> **EXERCISE AIM**: Write out, word for word, the part of the Dubai real estate article that begins at "Hesham Abdullah Al Qasim, Vice-President and CEO" and stops after "to come by.".

> **GIVEN TEXT**:
++++

Dubai real estate back on growth track

July 30, 2011 21:31 by elysian

Dubai: Dubai Real Estate Corporation (DREC) will look at acquiring assets for development and management within the emirate, as the property prices in certain areas are about to pick up, a top official said.

"We believe in the future, see good opportunities in the near to long-term and might look into assets for acquisition and development, if it makes economic sense," Hesham Abdullah Al Qasim, Vice-President and Chief Executive Officer of DREC, told Gulf News in an exclusive interview Monday.

 

Hesham Abdullah Al Qasim, Vice-President and CEO of Dubai Real Estate Corporation. He said the company has plans to develop a number of hotels for the budget segment. 

 

Dubai has a large pool of residential and commercial properties that are currently at very attractive prices by any standards. These properties, in the long-term, could help investors give a solid return on investment once the property market fully rebounds. Some developers, in the days following the global recession undersold properties to ensure cashflow as buyers were hard to come by.

When asked if DREC would directly enter the market with that objective, Al Qasim said, DREC will not acquire companies. "No, we are not interested in acquiring real estate companies whether they are domestic inland or structured for freehold sales — that is not our core business," he added, DREC will focus on rental and leasehold market. "We do not have any plans to enter the freehold market — that's not part of our mandate."

++++

> **INFORMATION**:
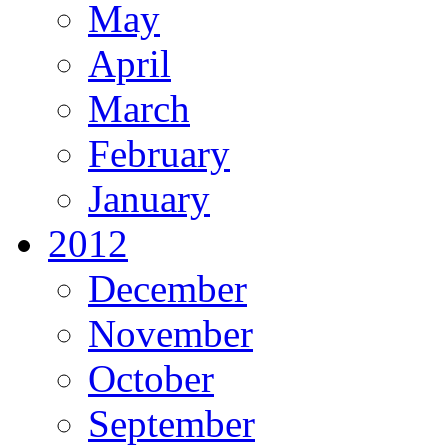
May
April
March
February
January
2012
December
November
October
September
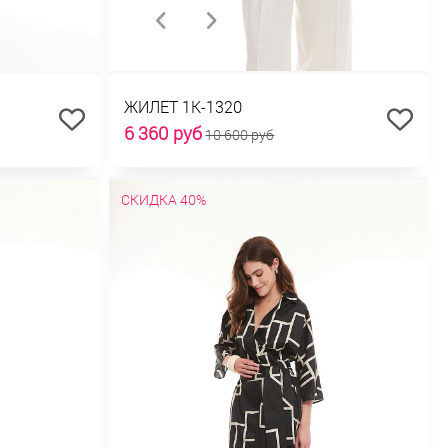
ЖИЛЕТ 1К-1320
6 360 руб
10 600 руб
СКИДКА 40%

++++

> **ANSWER SECTION**:
Hesham Abdullah Al Qasim, Vice-President and CEO of Dubai Real Estate Corporation. He said the company has plans to develop a number of hotels for the budget segment. 

 

Dubai has a large pool of residential and commercial properties that are currently at very attractive prices by any standards. These properties, in the long-term, could help investors give a solid return on investment once the property market fully rebounds. Some developers, in the days following the global recession undersold properties to ensure cashflow as buyers were hard to come by.